Joy in the End: Apocalyptic Timing, Extremism, and Climate Politics

Nomi Claire Lazar, The Times of a Just Transition
Project status
Ongoing
Departments
International

To engage effectively in the work of just transitions requires we understand the political contexts in which that work must take place. A key component of our present political context is the rise of political extremism. Climate politics weaves in and out of the rhetoric of extremism, and notably, both extremists and climate activists often use the same temporal-rhetorical frame: that of apocalyptic. My project aims to illuminate the role apocalyptic rhetoric plays in the public space contested by extremists and climate activists. To do so, I will deepen the work on legitimacy and temporal-rhetorical framing begun in my 2019 book Out of Joint: Power, Crisis and the Rhetoric of Time. There, I treated apocalyptic as similar in kind to other temporal frames like progress, grand cyclicality, and primitivism. But since the book’s publication, it has become apparent that apocalyptic is distinct. By developing a political theory of apocalyptic politics generally, how it works, and when it doesn’t, I hope to illuminate this volatile and globally prominent element of climate politics.

To my knowledge, there exists no comprehensive political theory of apocalypticism. Having spent the past year soaking in apocalyptic rhetoric and case studies of apocalyptic politics, I will next develop and plausibility test the hypothesis that apocalyptics manifest a chaos/order paradox that sits at the foundation of communal life. Normally, order, including temporal order, facilitates freedom as meaningful constraint. Freedom needs order, but ordering constraints, as determinate boundaries, are (to follow Spinoza) sometimes painful negations. Chaos, on this understanding, is synonymous with infinite possibility, and thus infinite freedom, with the caveat that this freedom can do nothing lest, in acting, the agent become determinate and create determinations in the world. If all determination is constraint, then constraint is the necessary condition of meaning. This abstract tension can cause concrete suffering, and communal life is always contending with its consequences. While most communal narratives use temporalities that enable a sense of freedom and meaning in constraint, that is, while most communal narratives work to manage this paradox, apocalyptics uniquely – if fallaciously - presume to resolve it. Radical freedom becomes synchronous with the extreme cognitive and, often, socio-political regimentation apocalyptic movements create. Super-constraint is recast as super-freedom. Climate activists interchange with anarchists and anti-capitalists and say “Another end is possible”. By contrast, politics, including climate politics, understood through progressive or grand-cyclical lenses invite us to rebalance, not sublate, order. That is, utopian apocalyptics offer the freedom of complete subjection for those who cannot abide the order/chaos tension. While for those – normally a majority - who live in relative comfort with this tension, the threat of even dystopian apocalyptics is simply inconceivable, except through carefully curated abstract imaginaries.
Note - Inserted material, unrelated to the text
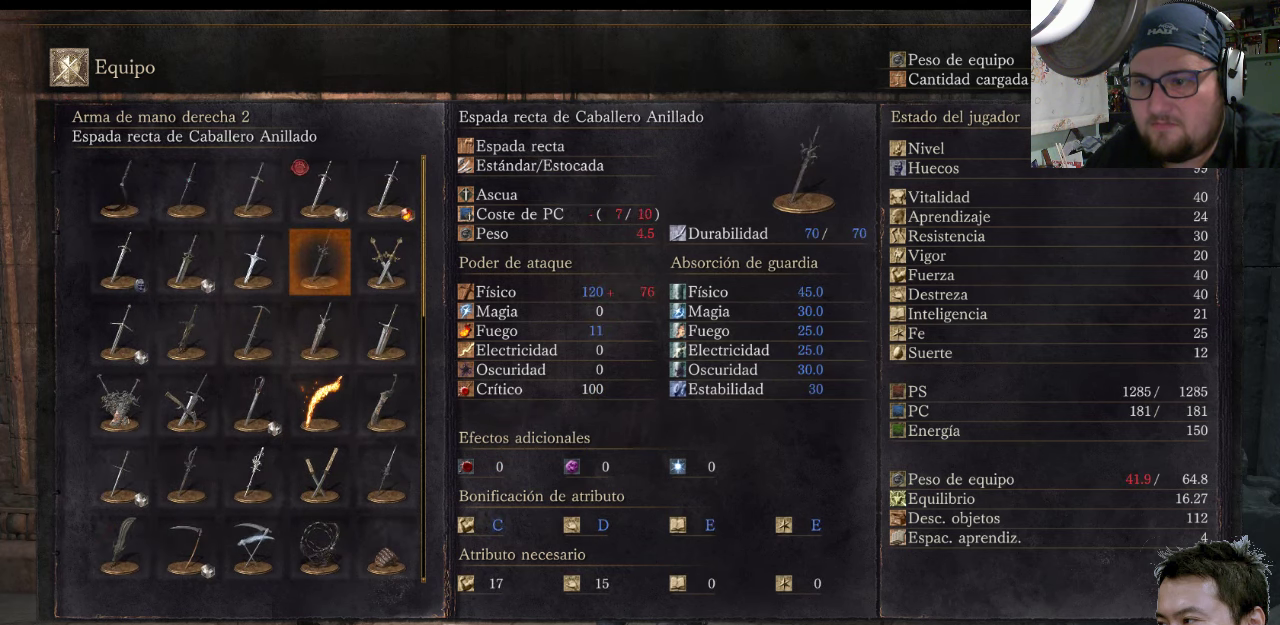
{"buttons": [], "left_stick": "center", "right_stick": "center", "events": [[84, "DPAD_UP", "down"], [250, "DPAD_UP", "up"]]}
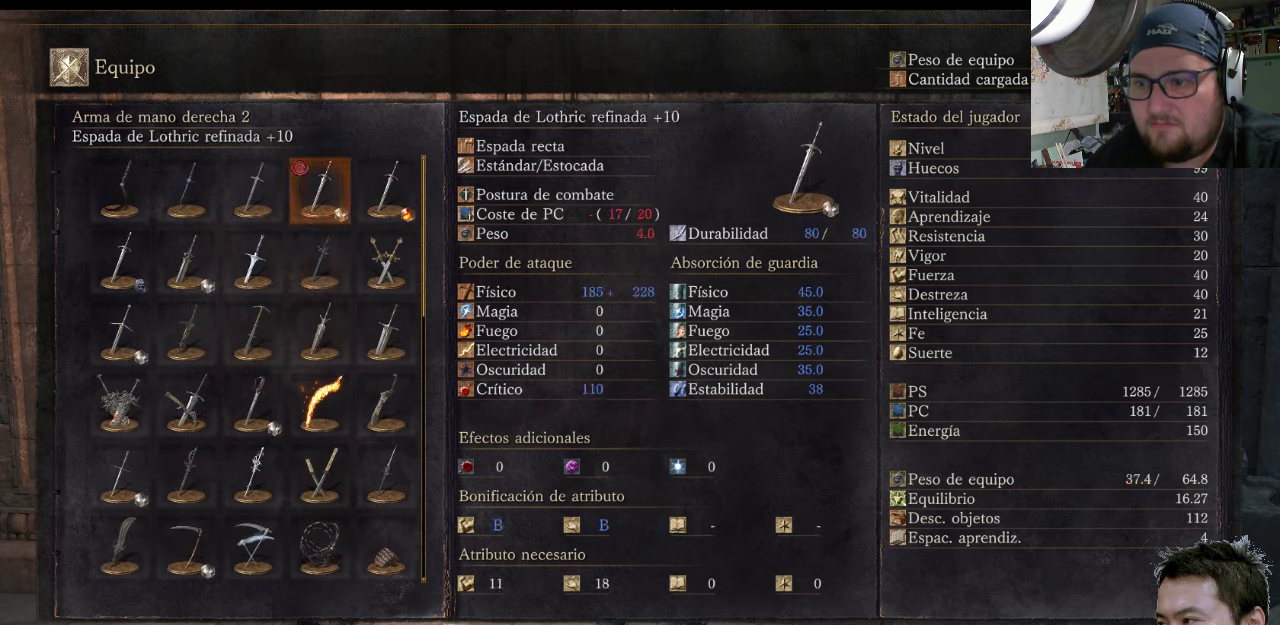
{"buttons": ["DPAD_LEFT"], "left_stick": "center", "right_stick": "center", "events": [[500, "DPAD_LEFT", "down"]]}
While the thrust of the project is philosophical, this work is problem driven, and will be informed throughout by diverse primary and secondary empirical case materials, and by insights from work in neighbouring empirical fields. This political theory of apocalyptics could facilitate more effective engagement in the contested space of climate politics. The temporal lens may not only diagnose, but help prescribe more effective rhetorical strategies to promote climate action. This work would also deepen and refine our understanding of political temporality and rhetoric, while inviting reflection on oft-ignored political emotions like loneliness, shame, and boredom.